→ **WHAT THE TASK REQUIRES**: Among the entries, find each line that includes the string "Type" and list it.

(Saved data entries)
==================================================
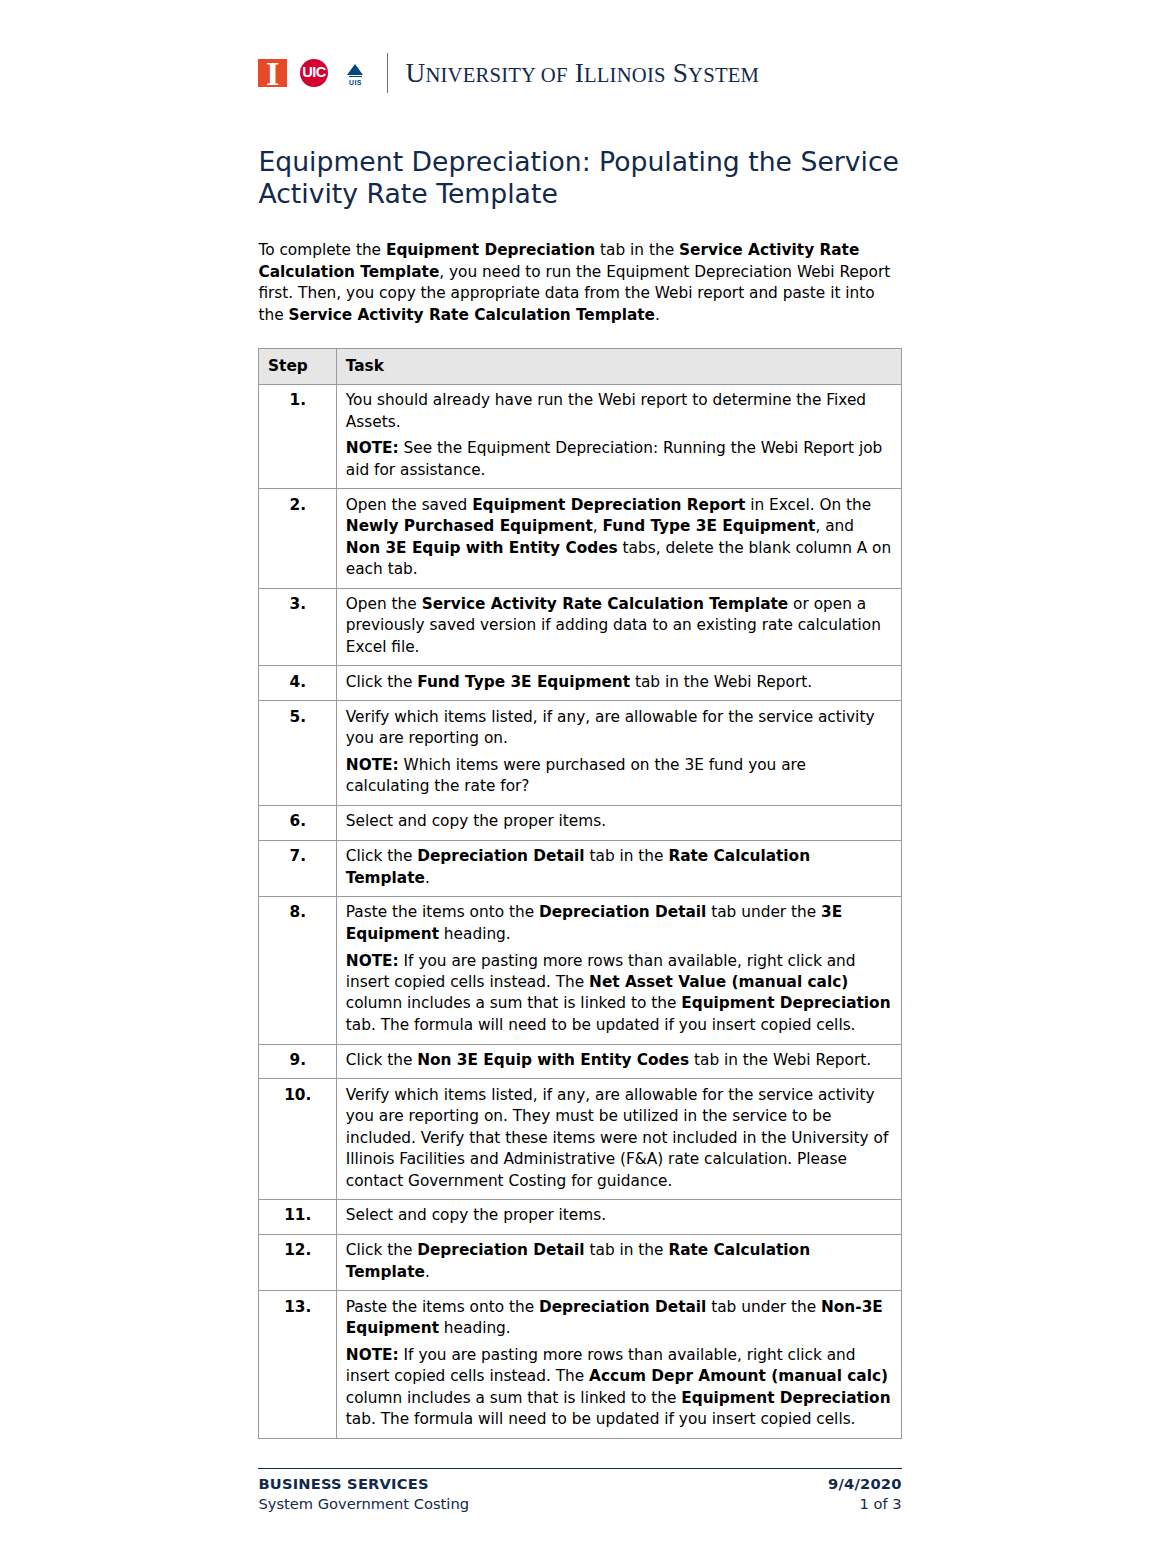I
UIC
UIS
UNIVERSITY OF ILLINOIS SYSTEM
Equipment Depreciation: Populating the Service Activity Rate Template
To complete the Equipment Depreciation tab in the Service Activity Rate Calculation Template, you need to run the Equipment Depreciation Webi Report first. Then, you copy the appropriate data from the Webi report and paste it into the Service Activity Rate Calculation Template.
| Step | Task |
| --- | --- |
| 1. | You should already have run the Webi report to determine the Fixed Assets. NOTE: See the Equipment Depreciation: Running the Webi Report job aid for assistance. |
| 2. | Open the saved Equipment Depreciation Report in Excel. On the Newly Purchased Equipment , Fund Type 3E Equipment , and Non 3E Equip with Entity Codes tabs, delete the blank column A on each tab. |
| 3. | Open the Service Activity Rate Calculation Template or open a previously saved version if adding data to an existing rate calculation Excel file. |
| 4. | Click the Fund Type 3E Equipment tab in the Webi Report. |
| 5. | Verify which items listed, if any, are allowable for the service activity you are reporting on. NOTE: Which items were purchased on the 3E fund you are calculating the rate for? |
| 6. | Select and copy the proper items. |
| 7. | Click the Depreciation Detail tab in the Rate Calculation Template . |
| 8. | Paste the items onto the Depreciation Detail tab under the 3E Equipment heading. NOTE: If you are pasting more rows than available, right click and insert copied cells instead. The Net Asset Value (manual calc) column includes a sum that is linked to the Equipment Depreciation tab. The formula will need to be updated if you insert copied cells. |
| 9. | Click the Non 3E Equip with Entity Codes tab in the Webi Report. |
| 10. | Verify which items listed, if any, are allowable for the service activity you are reporting on. They must be utilized in the service to be included. Verify that these items were not included in the University of Illinois Facilities and Administrative (F&A) rate calculation. Please contact Government Costing for guidance. |
| 11. | Select and copy the proper items. |
| 12. | Click the Depreciation Detail tab in the Rate Calculation Template . |
| 13. | Paste the items onto the Depreciation Detail tab under the Non-3E Equipment heading. NOTE: If you are pasting more rows than available, right click and insert copied cells instead. The Accum Depr Amount (manual calc) column includes a sum that is linked to the Equipment Depreciation tab. The formula will need to be updated if you insert copied cells. |
BUSINESS SERVICES
System Government Costing
9/4/2020
1 of 3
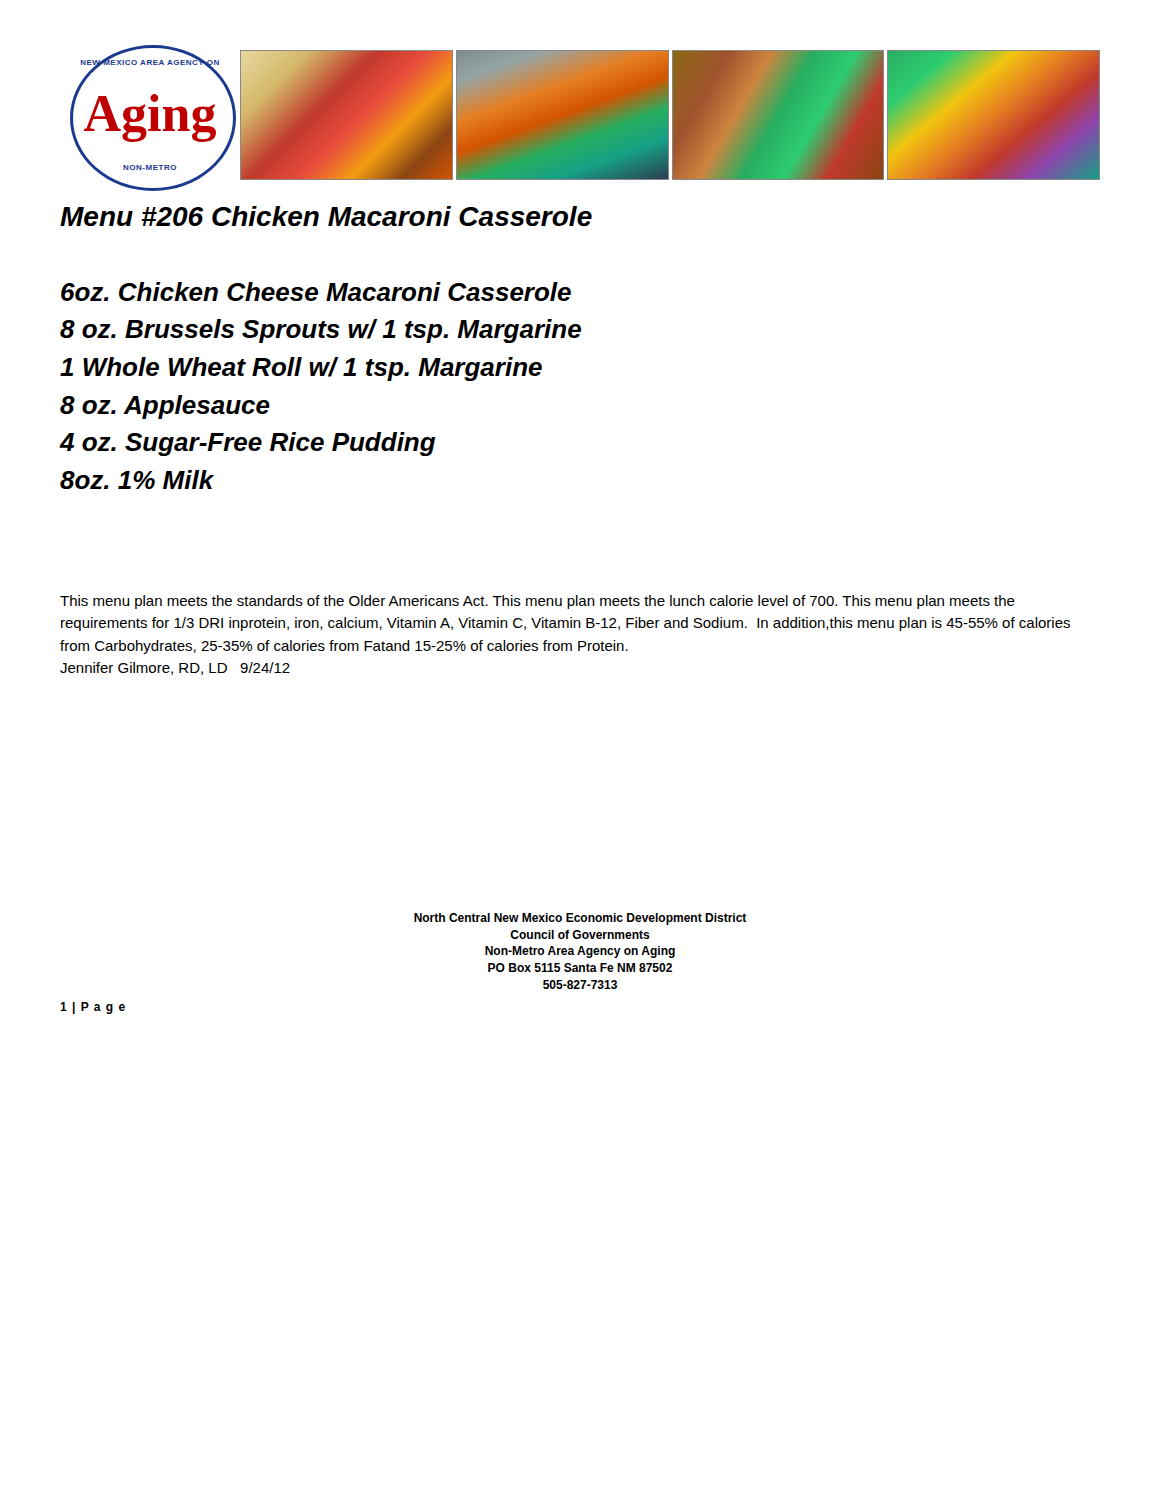NEW MEXICO AREA AGENCY ON
Aging
NON-METRO
Menu #206 Chicken Macaroni Casserole
6oz. Chicken Cheese Macaroni Casserole
8 oz. Brussels Sprouts w/ 1 tsp. Margarine
1 Whole Wheat Roll w/ 1 tsp. Margarine
8 oz. Applesauce
4 oz. Sugar-Free Rice Pudding
8oz. 1% Milk
This menu plan meets the standards of the Older Americans Act. This menu plan meets the lunch calorie level of 700. This menu plan meets the requirements for 1/3 DRI inprotein, iron, calcium, Vitamin A, Vitamin C, Vitamin B-12, Fiber and Sodium. In addition,this menu plan is 45-55% of calories from Carbohydrates, 25-35% of calories from Fatand 15-25% of calories from Protein.
Jennifer Gilmore, RD, LD 9/24/12
North Central New Mexico Economic Development District
Council of Governments
Non-Metro Area Agency on Aging
PO Box 5115 Santa Fe NM 87502
505-827-7313
1 | P a g e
==================================================
→ **YOUR SOLUTION**:
| 2. | Open the saved Equipment Depreciation Report in Excel. On the Newly Purchased Equipment , Fund Type 3E Equipment , and Non 3E Equip with Entity Codes tabs, delete the blank column A on each tab. |
| 4. | Click the Fund Type 3E Equipment tab in the Webi Report. |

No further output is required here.